* _INSTRUCTION_
Within the records, which lines hold the string "solid"? Report each one by copying it.

(Layout difference data)

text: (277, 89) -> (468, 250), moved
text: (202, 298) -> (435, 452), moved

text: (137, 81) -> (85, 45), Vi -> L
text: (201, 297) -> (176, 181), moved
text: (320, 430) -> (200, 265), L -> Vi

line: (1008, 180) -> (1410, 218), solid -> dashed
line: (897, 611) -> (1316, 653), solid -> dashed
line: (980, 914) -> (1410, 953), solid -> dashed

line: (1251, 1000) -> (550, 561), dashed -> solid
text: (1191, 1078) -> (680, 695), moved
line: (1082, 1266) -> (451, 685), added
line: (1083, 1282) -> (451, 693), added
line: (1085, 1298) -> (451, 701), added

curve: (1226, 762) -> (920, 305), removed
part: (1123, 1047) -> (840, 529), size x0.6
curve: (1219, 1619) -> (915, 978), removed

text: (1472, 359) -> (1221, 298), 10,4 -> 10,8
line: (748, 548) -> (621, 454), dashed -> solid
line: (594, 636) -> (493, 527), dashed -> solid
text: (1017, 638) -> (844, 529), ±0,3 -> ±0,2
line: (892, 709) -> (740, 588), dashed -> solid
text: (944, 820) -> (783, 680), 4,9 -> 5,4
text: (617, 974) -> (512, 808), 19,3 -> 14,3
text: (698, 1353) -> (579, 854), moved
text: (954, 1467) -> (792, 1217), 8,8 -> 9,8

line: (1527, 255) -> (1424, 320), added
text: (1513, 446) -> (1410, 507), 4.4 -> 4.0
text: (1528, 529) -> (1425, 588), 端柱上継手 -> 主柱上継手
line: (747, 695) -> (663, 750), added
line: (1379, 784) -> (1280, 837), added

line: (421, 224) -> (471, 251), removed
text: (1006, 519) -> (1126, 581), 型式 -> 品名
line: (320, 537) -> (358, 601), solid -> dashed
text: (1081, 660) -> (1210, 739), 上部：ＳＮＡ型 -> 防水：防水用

* _EXERCISE RESULT_
line: (1008, 180) -> (1410, 218), solid -> dashed
line: (897, 611) -> (1316, 653), solid -> dashed
line: (980, 914) -> (1410, 953), solid -> dashed
line: (1251, 1000) -> (550, 561), dashed -> solid
line: (748, 548) -> (621, 454), dashed -> solid
line: (594, 636) -> (493, 527), dashed -> solid
line: (892, 709) -> (740, 588), dashed -> solid
line: (320, 537) -> (358, 601), solid -> dashed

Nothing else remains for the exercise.